--- TEXTAUSZUG ---
Dabei gibt es so viel „Bundeskanzler“ medial wie noch nie zuvor – nur halt auf vielen verschiedenen Kanälen. Kein Tag vergeht, an dem nicht irgendwo ein Kern-Interview oder -Statement auftaucht – exklusiv vermarktet, versteht sich, und wahrscheinlich sogar in den bzw. über die meisten Medien, deren Vertreter sich gleichzeitig über die Absage des Pressefoyers mokieren.
Dabei täte den politisch Handelnden etwas mediale Zurückhaltung gut. Denn man bekommt vielfach den Eindruck, dass das politische Handeln aufgrund vieler Medientermine eher zu kurz kommt.
Sich über etwas Gedanken zu machen, sich über Probleme oder gesellschaftliche Schieflagen den Kopf zu zerbrechen, ferner Entscheidungen argumentativ vorzubereiten und sie vor allem dann auch, möglichst rasch, zu treffen, benötigt zum einen genügend Zeit. Zum anderen sind viele Interviews gespickt mit Ankündigungen und Absichtserklärungen, die dann nicht eingehalten werden, für Unzufriedenheit sorgen und Politikern später – nichts ist so grausam wie das Archiv – empört vorgehalten werden.
--- MATERIALAUSZÜGE ---
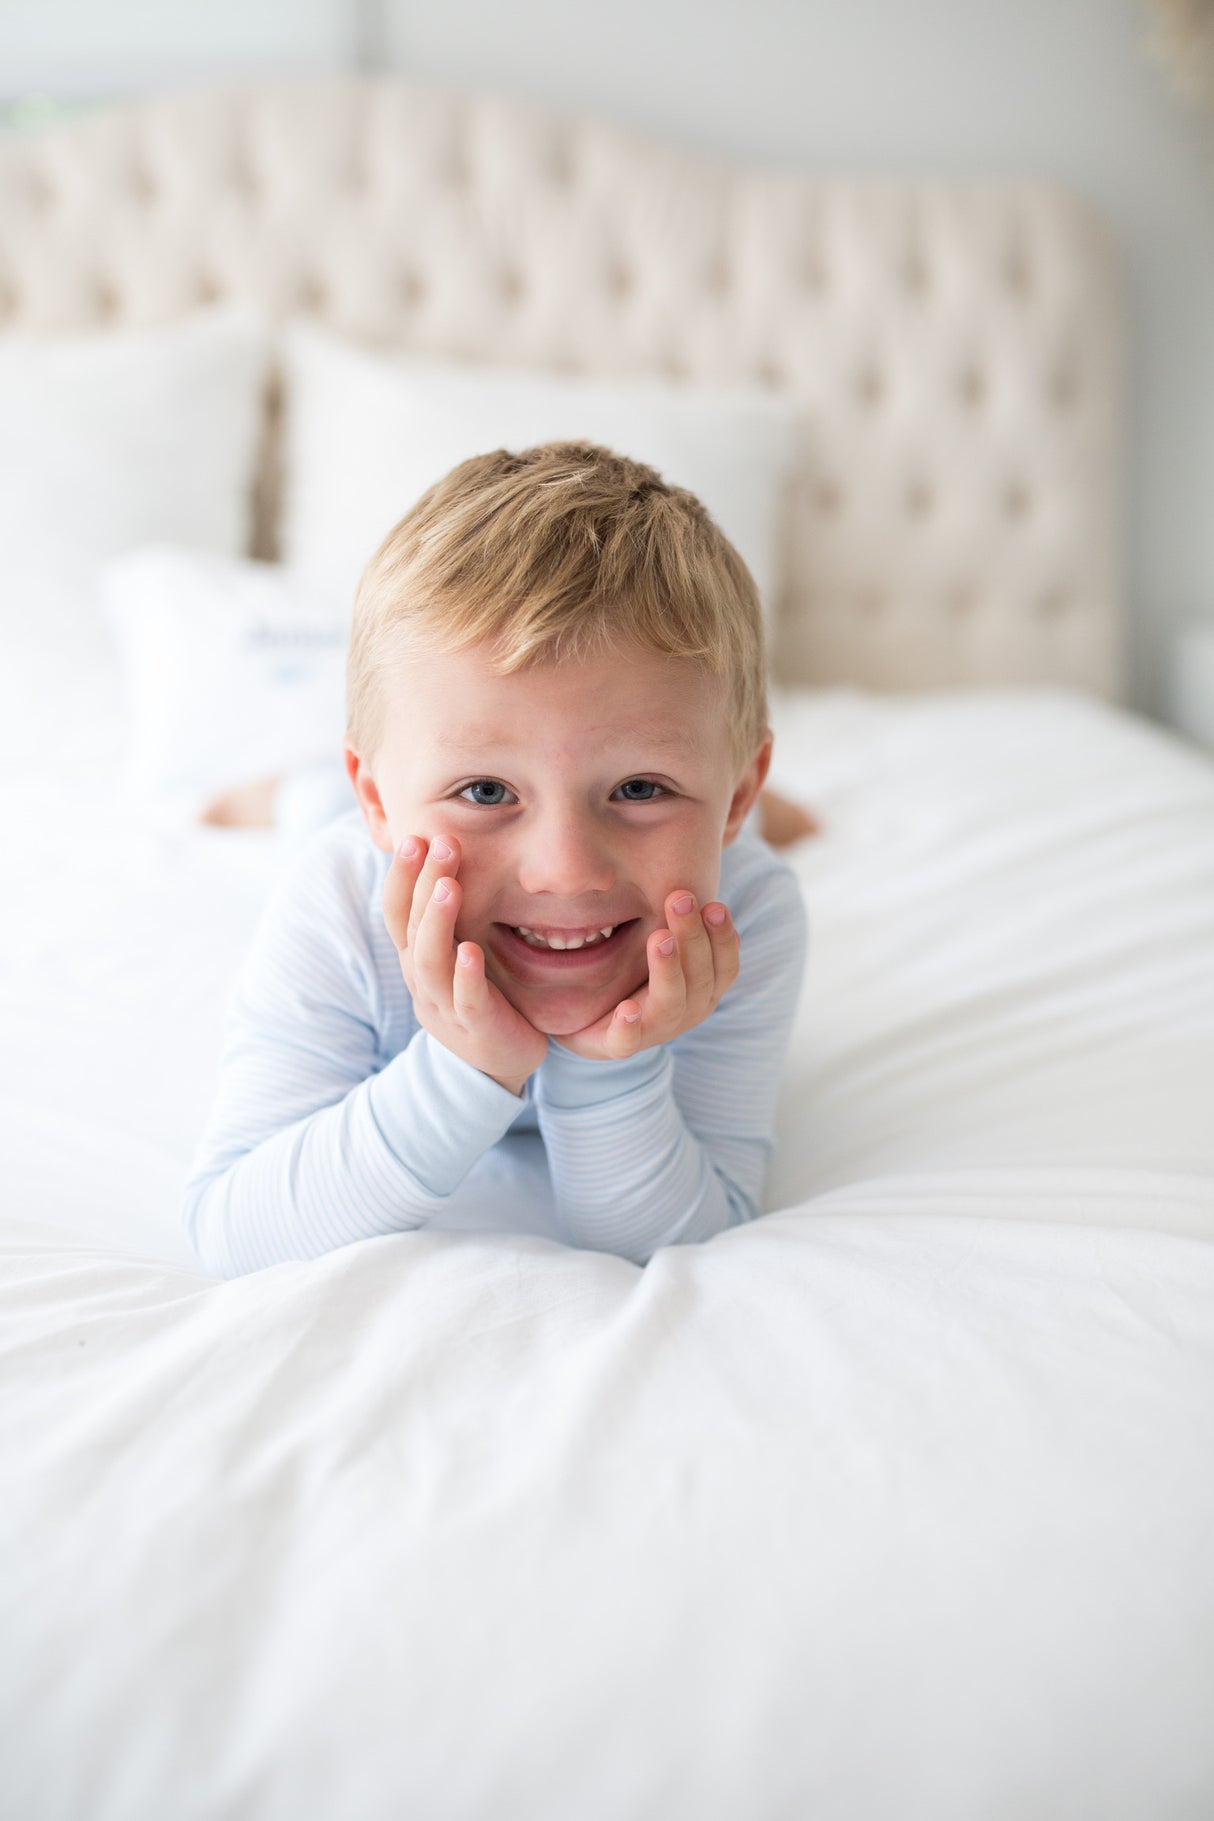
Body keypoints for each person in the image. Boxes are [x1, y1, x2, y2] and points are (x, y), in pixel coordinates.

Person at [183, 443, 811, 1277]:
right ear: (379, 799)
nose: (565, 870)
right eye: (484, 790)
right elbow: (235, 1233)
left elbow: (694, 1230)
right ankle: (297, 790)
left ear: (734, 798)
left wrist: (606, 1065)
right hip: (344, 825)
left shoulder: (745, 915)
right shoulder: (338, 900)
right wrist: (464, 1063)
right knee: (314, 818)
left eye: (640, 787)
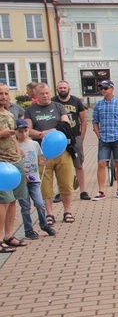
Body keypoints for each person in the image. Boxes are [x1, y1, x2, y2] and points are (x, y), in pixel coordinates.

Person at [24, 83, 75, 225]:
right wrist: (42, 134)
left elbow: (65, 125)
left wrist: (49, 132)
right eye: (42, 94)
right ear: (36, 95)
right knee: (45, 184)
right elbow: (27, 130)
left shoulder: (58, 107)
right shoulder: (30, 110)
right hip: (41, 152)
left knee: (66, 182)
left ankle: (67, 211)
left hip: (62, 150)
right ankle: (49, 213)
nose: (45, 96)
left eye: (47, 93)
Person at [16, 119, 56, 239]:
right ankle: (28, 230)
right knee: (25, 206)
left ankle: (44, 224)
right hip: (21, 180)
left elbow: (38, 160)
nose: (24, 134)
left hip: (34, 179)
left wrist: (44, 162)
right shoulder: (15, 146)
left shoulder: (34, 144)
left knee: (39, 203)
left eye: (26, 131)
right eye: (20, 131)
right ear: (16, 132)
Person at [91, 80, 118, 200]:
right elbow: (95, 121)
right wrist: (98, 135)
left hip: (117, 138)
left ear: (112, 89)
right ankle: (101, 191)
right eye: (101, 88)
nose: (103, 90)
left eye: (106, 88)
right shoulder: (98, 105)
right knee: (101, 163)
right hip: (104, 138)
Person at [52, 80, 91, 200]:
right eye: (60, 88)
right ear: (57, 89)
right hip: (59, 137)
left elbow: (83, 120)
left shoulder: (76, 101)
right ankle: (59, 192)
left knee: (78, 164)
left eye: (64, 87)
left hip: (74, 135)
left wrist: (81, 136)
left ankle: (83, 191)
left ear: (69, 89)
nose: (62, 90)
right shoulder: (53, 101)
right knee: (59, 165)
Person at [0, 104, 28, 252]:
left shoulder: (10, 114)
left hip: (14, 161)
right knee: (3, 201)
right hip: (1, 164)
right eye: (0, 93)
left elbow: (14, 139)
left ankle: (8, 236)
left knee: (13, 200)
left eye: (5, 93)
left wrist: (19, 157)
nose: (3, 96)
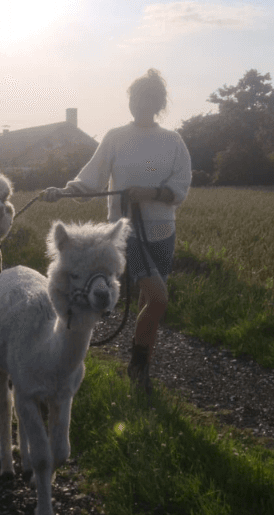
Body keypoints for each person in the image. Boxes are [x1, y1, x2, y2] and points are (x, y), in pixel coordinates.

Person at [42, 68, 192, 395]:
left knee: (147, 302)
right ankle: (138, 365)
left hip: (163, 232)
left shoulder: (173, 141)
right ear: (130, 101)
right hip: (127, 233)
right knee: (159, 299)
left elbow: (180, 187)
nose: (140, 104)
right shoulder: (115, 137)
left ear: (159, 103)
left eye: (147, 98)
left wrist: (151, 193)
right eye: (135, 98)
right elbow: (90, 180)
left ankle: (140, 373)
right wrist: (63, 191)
---
--- MATERIALAUSZÜGE ---
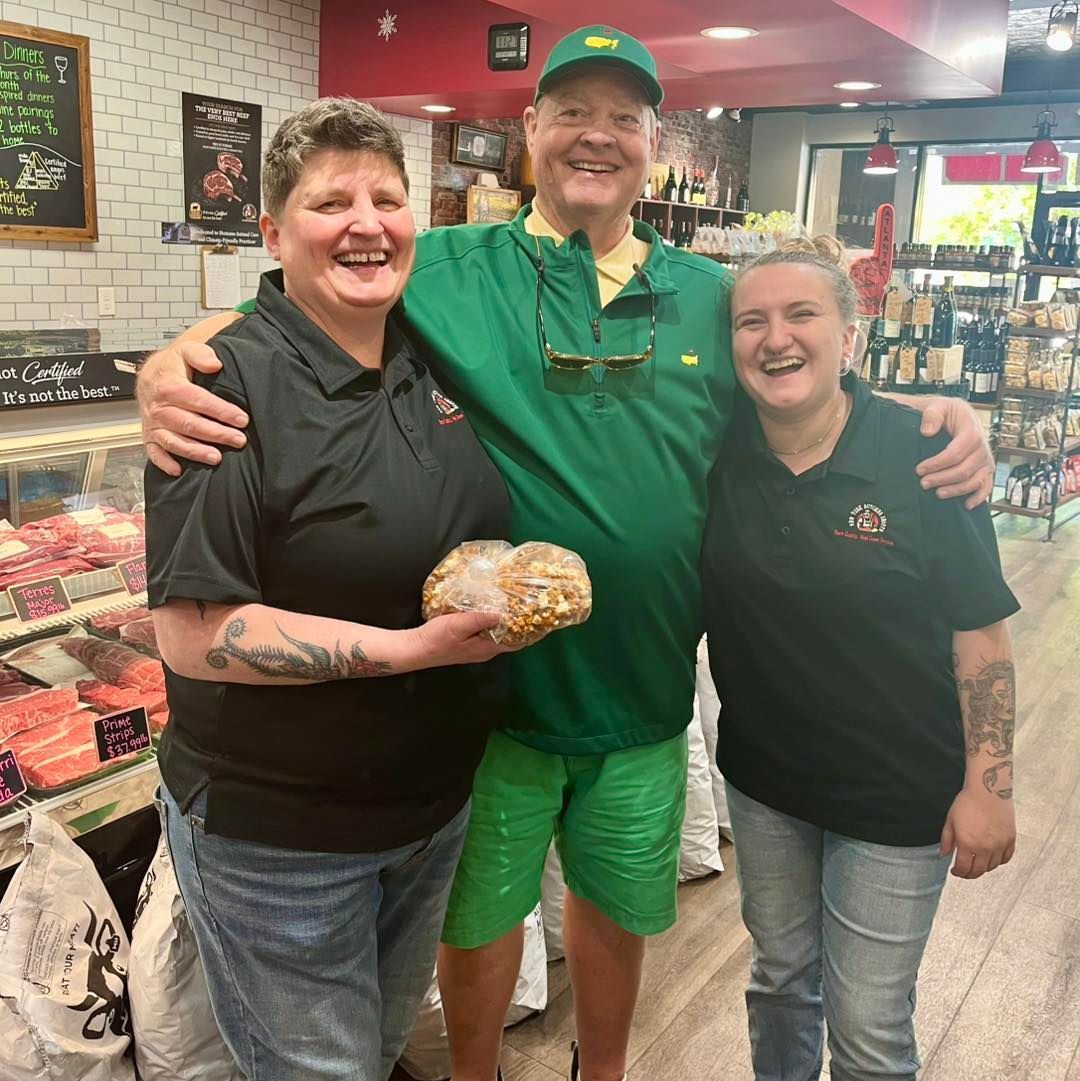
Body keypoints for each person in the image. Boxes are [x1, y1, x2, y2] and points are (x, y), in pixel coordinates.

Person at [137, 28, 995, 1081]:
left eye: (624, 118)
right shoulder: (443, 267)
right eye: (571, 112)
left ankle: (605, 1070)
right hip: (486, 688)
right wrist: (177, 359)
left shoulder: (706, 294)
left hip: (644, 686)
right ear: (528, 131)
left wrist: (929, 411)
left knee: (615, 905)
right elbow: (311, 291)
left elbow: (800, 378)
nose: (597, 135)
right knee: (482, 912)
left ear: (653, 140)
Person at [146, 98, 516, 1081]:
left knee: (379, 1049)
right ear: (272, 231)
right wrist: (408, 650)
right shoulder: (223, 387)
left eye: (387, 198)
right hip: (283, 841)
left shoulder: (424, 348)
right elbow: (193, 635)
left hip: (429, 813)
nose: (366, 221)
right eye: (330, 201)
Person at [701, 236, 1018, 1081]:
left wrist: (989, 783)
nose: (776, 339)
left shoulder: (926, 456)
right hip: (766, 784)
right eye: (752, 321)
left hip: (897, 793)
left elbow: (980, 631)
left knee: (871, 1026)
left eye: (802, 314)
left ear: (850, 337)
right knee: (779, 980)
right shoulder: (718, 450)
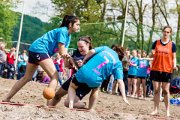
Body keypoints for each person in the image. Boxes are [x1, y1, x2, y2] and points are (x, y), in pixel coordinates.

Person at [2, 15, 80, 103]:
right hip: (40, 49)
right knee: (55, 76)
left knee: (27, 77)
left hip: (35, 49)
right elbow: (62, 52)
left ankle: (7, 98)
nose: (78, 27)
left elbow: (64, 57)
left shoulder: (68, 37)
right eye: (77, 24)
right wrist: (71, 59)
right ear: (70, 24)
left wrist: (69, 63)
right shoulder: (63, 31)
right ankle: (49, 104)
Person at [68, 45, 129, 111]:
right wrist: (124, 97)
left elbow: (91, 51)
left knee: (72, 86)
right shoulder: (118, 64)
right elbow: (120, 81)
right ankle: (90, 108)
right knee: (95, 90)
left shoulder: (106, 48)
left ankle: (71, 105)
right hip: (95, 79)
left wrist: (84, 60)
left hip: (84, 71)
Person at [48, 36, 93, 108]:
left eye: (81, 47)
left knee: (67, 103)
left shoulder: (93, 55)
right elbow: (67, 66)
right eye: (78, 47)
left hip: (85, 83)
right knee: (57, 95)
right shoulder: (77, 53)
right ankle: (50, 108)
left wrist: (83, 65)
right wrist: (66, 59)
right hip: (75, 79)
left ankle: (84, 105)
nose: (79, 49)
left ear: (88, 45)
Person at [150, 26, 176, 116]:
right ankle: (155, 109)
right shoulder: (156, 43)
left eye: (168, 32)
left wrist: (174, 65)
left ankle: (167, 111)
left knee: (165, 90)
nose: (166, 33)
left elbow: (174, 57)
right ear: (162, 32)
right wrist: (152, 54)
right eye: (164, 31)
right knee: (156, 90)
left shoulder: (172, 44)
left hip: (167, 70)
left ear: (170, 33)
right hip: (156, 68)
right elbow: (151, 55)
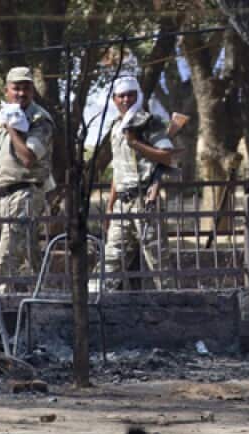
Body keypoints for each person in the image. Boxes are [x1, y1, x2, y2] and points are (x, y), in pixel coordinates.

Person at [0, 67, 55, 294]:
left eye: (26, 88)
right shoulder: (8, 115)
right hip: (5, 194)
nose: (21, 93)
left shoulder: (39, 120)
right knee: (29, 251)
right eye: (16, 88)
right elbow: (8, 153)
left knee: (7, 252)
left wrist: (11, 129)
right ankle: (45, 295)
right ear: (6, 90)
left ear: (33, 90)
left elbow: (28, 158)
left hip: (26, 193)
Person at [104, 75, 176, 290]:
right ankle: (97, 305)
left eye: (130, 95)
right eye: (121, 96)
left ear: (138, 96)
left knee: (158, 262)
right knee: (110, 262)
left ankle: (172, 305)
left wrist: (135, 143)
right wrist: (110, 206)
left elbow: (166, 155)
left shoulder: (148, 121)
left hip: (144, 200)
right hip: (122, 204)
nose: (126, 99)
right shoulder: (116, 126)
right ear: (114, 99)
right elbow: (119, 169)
---
--- MATERIALAUSZÜGE ---
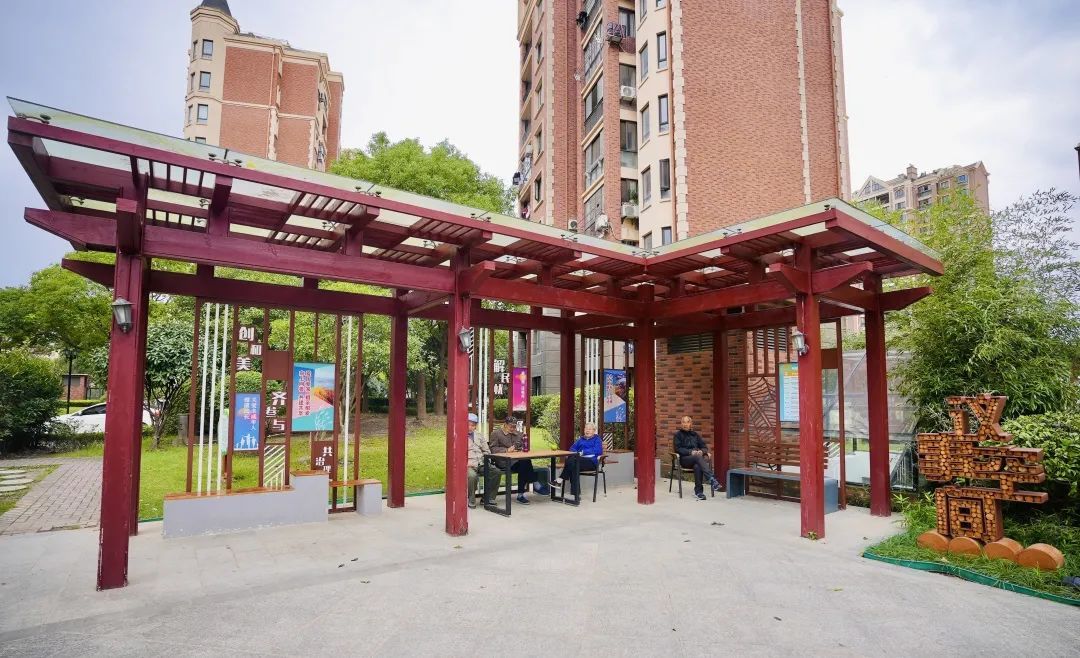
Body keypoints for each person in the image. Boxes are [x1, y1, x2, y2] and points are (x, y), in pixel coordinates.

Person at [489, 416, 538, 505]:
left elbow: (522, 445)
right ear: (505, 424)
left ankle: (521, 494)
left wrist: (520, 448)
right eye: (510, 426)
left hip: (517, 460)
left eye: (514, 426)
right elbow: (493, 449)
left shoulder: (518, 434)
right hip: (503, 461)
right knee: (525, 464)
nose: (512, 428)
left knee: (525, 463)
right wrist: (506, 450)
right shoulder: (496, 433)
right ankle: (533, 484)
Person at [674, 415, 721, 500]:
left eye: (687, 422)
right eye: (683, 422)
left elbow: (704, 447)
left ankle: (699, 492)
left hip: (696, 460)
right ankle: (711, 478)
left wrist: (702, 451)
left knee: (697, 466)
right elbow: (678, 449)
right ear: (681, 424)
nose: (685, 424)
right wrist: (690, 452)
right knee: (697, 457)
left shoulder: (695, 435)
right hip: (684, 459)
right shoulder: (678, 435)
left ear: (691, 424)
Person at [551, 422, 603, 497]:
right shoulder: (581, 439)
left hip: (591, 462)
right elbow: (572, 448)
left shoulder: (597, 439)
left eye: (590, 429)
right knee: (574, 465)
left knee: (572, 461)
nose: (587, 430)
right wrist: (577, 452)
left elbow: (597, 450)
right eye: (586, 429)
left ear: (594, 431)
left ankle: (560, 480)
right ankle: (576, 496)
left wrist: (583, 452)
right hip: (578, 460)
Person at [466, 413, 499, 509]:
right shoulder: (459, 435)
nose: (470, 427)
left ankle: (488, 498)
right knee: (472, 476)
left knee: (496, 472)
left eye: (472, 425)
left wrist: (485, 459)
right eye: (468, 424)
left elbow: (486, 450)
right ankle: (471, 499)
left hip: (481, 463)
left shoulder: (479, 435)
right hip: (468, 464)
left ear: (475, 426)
---
> [AUFGABEN]:
a) Prüfen Sie, ob die folgenden Aussagen mit dem Textauszug über die Medienpräsenz des Bundeskanzlers übereinstimmen, und antworten Sie jeweils mit Ja oder Nein samt den entscheidenden Worten als wörtlichem Zitat: (i) Medial gibt es so viel „Bundeskanzler“ wie noch nie zuvor. (ii) Den politisch Handelnden täten mehr Medientermine gut. (iii) Die Ankündigungen in vielen Interviews werden später eingehalten.
b) Führen Sie den Textauszug über die Medienpräsenz des Bundeskanzlers im Anschluss an seinen letzten Satz fort.
Das Material stammt aus einer anderen Quelle als der Textauszug.

> [LÖSUNGEN]:
a)
(i) Ja: „Dabei gibt es so viel „Bundeskanzler“ medial wie noch nie zuvor“
(ii) Nein: „Dabei täte den politisch Handelnden etwas mediale Zurückhaltung gut.“
(iii) Nein: „die dann nicht eingehalten werden“

b)
Letztlich verändern sich Kommunikationsweisen und damit die Medien, die die Menschen verwenden. Das Telegramm gibt es nicht mehr, der Stadtschreiber hat folkloristischen Charakter, und Brieftaubenzüchtung ist ein schönes Hobby für Freaks. Es ist daher legitim, Modelle politischer Kommunikation infrage zu stellen. Das betrifft übrigens auch das Parlament, in dem nach wie vor Plenarsitzungen abgehalten und hiermit eine Tribüne der Publizität von Argumenten geschaffen wird, die vor 100 Jahren äußerst wichtig war. Brauchen wir sie heute noch, wo in Echtzeit und ohne örtliche Barrieren in Wort, Bild und Ton debattiert werden kann? Nein. Also abschaffen. Und vor allem darüber verstärkt nachdenken, ob man sich als politischer, aber auch wirtschaftlicher Entscheidungsträger wirklich zu allem und jedem, immerzu und immerdar äußern muss.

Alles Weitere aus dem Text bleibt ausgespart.